Fred Ryan, publisher do Post, havia enviado um email ao assessor de segurança nacional Jake Sullivan solicitando ajuda.

Três correspondentes do Wall Street Journal haviam saído do Afeganistão até a terça-feira, e o jornal continuava a trabalhar para retirar dezenas de funcionários afegãos. Um porta-voz disse na quinta (19) que haviam sido feitos avanços positivos. "Nossos colegas estão a caminho de sair em segurança.”

Um grande passo adiante surgiu para um grupo de 128 pessoas do NYT quando o governo do Qatar, país com vínculos tanto com o Afeganistão quanto com os EUA, concordou em ajudar.

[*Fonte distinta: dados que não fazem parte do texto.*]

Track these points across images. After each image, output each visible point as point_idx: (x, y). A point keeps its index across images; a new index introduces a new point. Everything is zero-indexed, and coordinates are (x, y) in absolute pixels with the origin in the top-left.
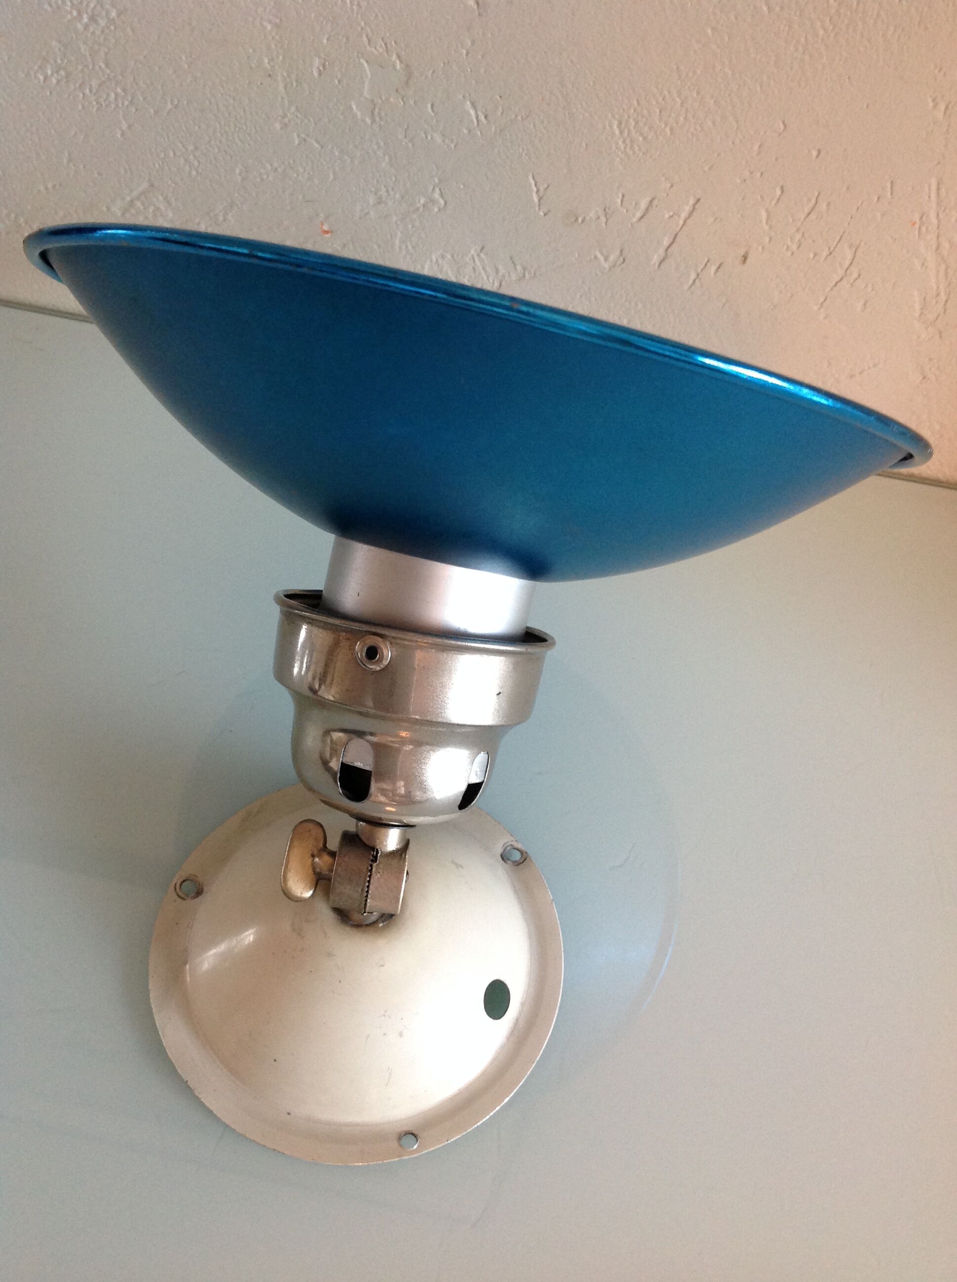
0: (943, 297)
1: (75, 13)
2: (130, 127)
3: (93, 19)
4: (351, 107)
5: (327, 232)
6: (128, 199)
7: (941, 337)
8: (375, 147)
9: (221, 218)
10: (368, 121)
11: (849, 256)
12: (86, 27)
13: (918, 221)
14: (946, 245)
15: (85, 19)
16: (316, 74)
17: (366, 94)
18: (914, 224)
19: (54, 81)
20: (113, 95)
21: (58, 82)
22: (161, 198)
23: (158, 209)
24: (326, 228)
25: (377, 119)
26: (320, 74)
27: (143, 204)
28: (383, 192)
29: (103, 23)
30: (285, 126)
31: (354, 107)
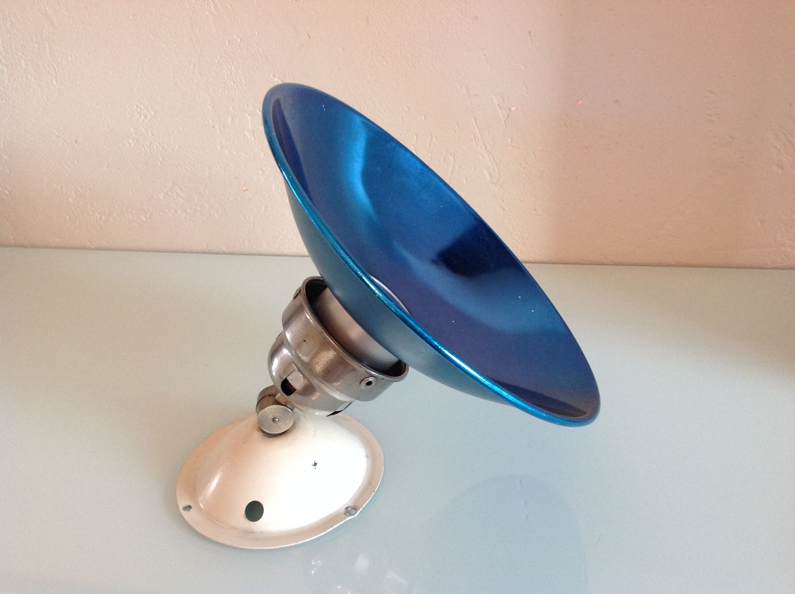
0: (497, 170)
1: (139, 116)
2: (163, 159)
3: (145, 117)
4: (245, 135)
5: (245, 191)
6: (165, 191)
7: (502, 188)
8: (257, 149)
9: (203, 192)
10: (253, 138)
11: (452, 160)
12: (143, 121)
13: (473, 138)
14: (488, 146)
15: (143, 117)
16: (230, 123)
17: (250, 127)
18: (472, 139)
19: (133, 145)
20: (155, 147)
21: (134, 145)
22: (178, 188)
23: (177, 194)
24: (245, 189)
25: (256, 137)
26: (232, 123)
27: (171, 192)
28: (264, 168)
29: (149, 117)
30: (222, 147)
31: (247, 134)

O Qatar sedia uma base militar americana; além disso, possui embaixada em Cabul e tem um relacionamento com líderes do Talibã.

Assinaturas dos publishers de WP, WSJ e NYT pedindo ajuda ao governo para retirada de profissionais do Afeganistão - Reprodução

A.G. Sulzberger, publisher do New York Times, disse que a empresa está profundamente grata ao governo do Qatar, que prestou ajuda “verdadeiramente inestimável para colocar nossos colegas afegãos e suas famílias em segurança”.

Ao longo da noite de quinta, funcionários do NYT e familiares fizeram outra tentativa de ir ao aeroporto. Barrado pela multidão e por guardas em um posto de controle do Talibã, o grupo acabou encontrando um ponto de entrada aberto.

O grupo foi auxiliado por dois correspondentes do NYT no exterior, Mujib Mashal e Thomas Gibson-Neff —o ex-fuzileiro naval que retornou a Cabul e permaneceu na ala do aeroporto ocupada pelos EUA, de onde orientou colegas afegãos sobre como e quando tentarem chegar.

Os passos seguintes adotados pelas organizações de mídia não estão claros. Para os correspondentes de língua inglesa que permanecem em Cabul, a situação em evolução ficou ainda mais perigosa.

“As pessoas agora agirão de modo muito mais clandestino para obter notícias, porque serão obrigadas a isso”, comentou John Lippman, diretor interino de programação da emissora Voz da América. “Vamos cobrir o Afeganistão a partir de fora do Afeganistão, se for preciso.”

Uma organização de mídia aumentou sua equipe no Afeganistão: a rede de mídia e televisão Al Jazeera, sediada no Qatar.

Mohamed Moawad, editor-executivo da rede, disse nesta semana que seus correspondentes estão conseguindo deslocar-se dentro do Afeganistão, na maioria dos casos sem restrições, e que ele despachou mais repórteres ao país, incluindo alguns que partiram de Doha e de países vizinhos.

Um correspondente veterano no Afeganistão ajudou a rede a conseguir imagens exclusivas do Talibã assumindo controle do palácio presidencial.

“Concentrar o foco sobre o Afeganistão nesse momento é vital e crucial para o povo do Afeganistão, para cobrar dos talibãs o cumprimento das promessas que eles puseram sobre a mesa”, diz.